Open-Access: This article is an open-access article that was selected by an in-house editor and fully peer-reviewed by external reviewers. It is distributed in accordance with the Creative Commons Attribution NonCommercial (CC BY-NC 4.0) license, which permits others to distribute, remix, adapt, build upon this work non-commercially, and license their derivative works on different terms, provided the original work is properly cited and the use is non-commercial. See: http://creativecommons.org/Licenses/by-nc/4.0/
Corresponding author: Jaime Feliu, MD, PhD, Associate Professor, Chief Physician, Department of Oncology, La Paz University Hospital, IDIPAZ, CIBERONC, Cátedra UAM-AMGEN, Paseo de la Castellana, 261, Madrid 28046, Spain. jaimefeliu@hotmail.com
Received: February 23, 2021 Peer-review started: February 23, 2021 First decision: June 14, 2021 Revised: June 28, 2021 Accepted: September 19, 2021 Article in press: September 19, 2021 Published online: October 28, 2021 Processing time: 245 Days and 14.9 Hours
Abstract
Pancreatic ductal adenocarcinoma (PDAC) is an aggressive tumor with high lethality. Even with surgery, radiotherapy, chemotherapy, and other locoregional or systemic therapies, the survival rates for PDAC are low and have not significantly changed in the past decades. The special characteristics of the PDAC’s microenvironment and its complex immune escape mechanism need to be considered when designing novel therapeutic approaches in this disease. PDAC is characterized by chronic inflammation with a high rate of tumor-associated macrophages and myeloid-derived suppressor cells and a low rate of natural killer and effector T cells. The pancreatic microenvironment is a fibrotic, microvascularized stroma that isolates the tumor from systemic vascularization. Immunotherapy, a novel approach that has demonstrated effectiveness in certain solid tumors, has failed to show any practice-changing results in pancreatic cancer, with the exception of PDACs with mismatch repair deficiency and high tumor mutational burden, which show prolonged survival rates with immunotherapy. Currently, numerous clinical trials are attempting to assess the efficacy of immunotherapeutic strategies in PDAC, including immune checkpoint inhibitors, cancer vaccines, and adoptive cell transfer, alone or in combination with other immunotherapeutic agents, chemoradiotherapy, and other targeted therapies. A deep understanding of the immune response will help in the development of new therapeutic strategies leading to improved clinical outcomes for patients with PDAC.

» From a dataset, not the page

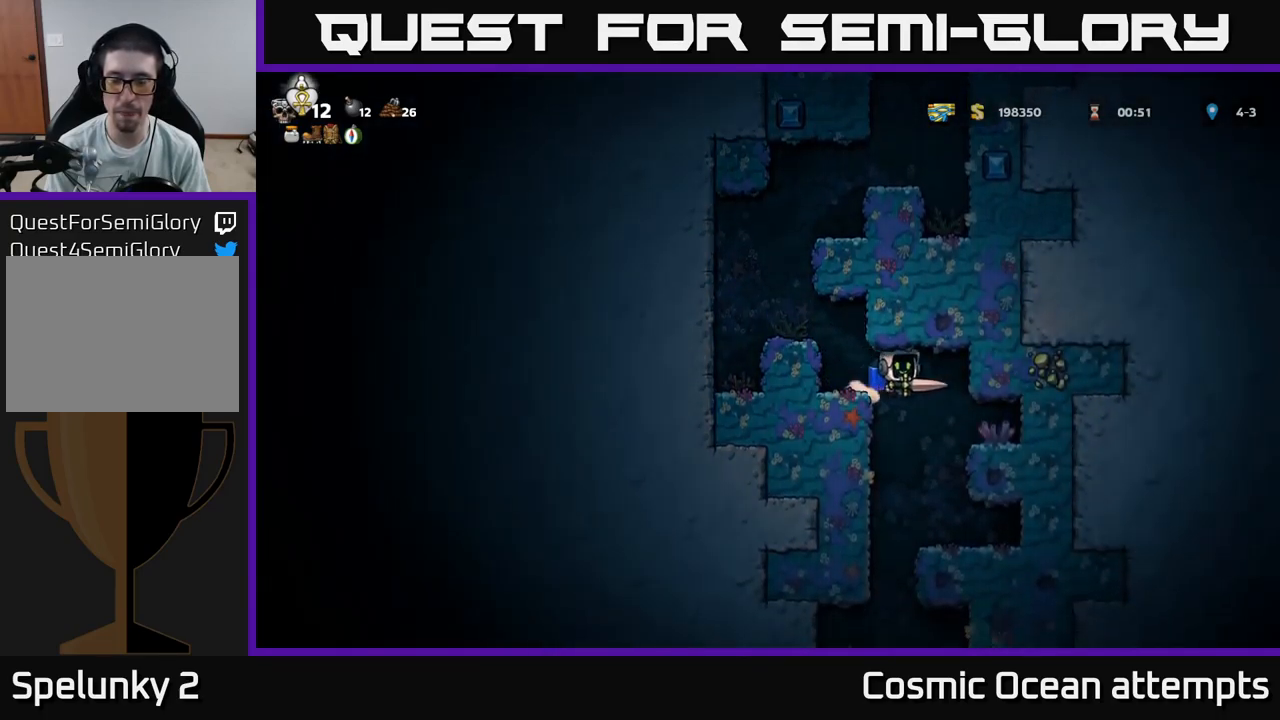
{"buttons": [], "left_stick": "center", "right_stick": "center", "events": [[150, "DPAD_RIGHT", "up"], [250, "DPAD_LEFT", "down"], [333, "DPAD_LEFT", "up"]]}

Core Tip: Immunotherapy has demonstrated effectiveness in treating several solid tumors and has become a major revolution in oncology. In pancreatic ductal adenocarcinoma, however, the outcomes continue to be poor due to its special immune response and microenvironmental characteristics. In this review, we summarize the most important concepts of the immune system and the current landscape of immunotherapy in pancreatic cancer.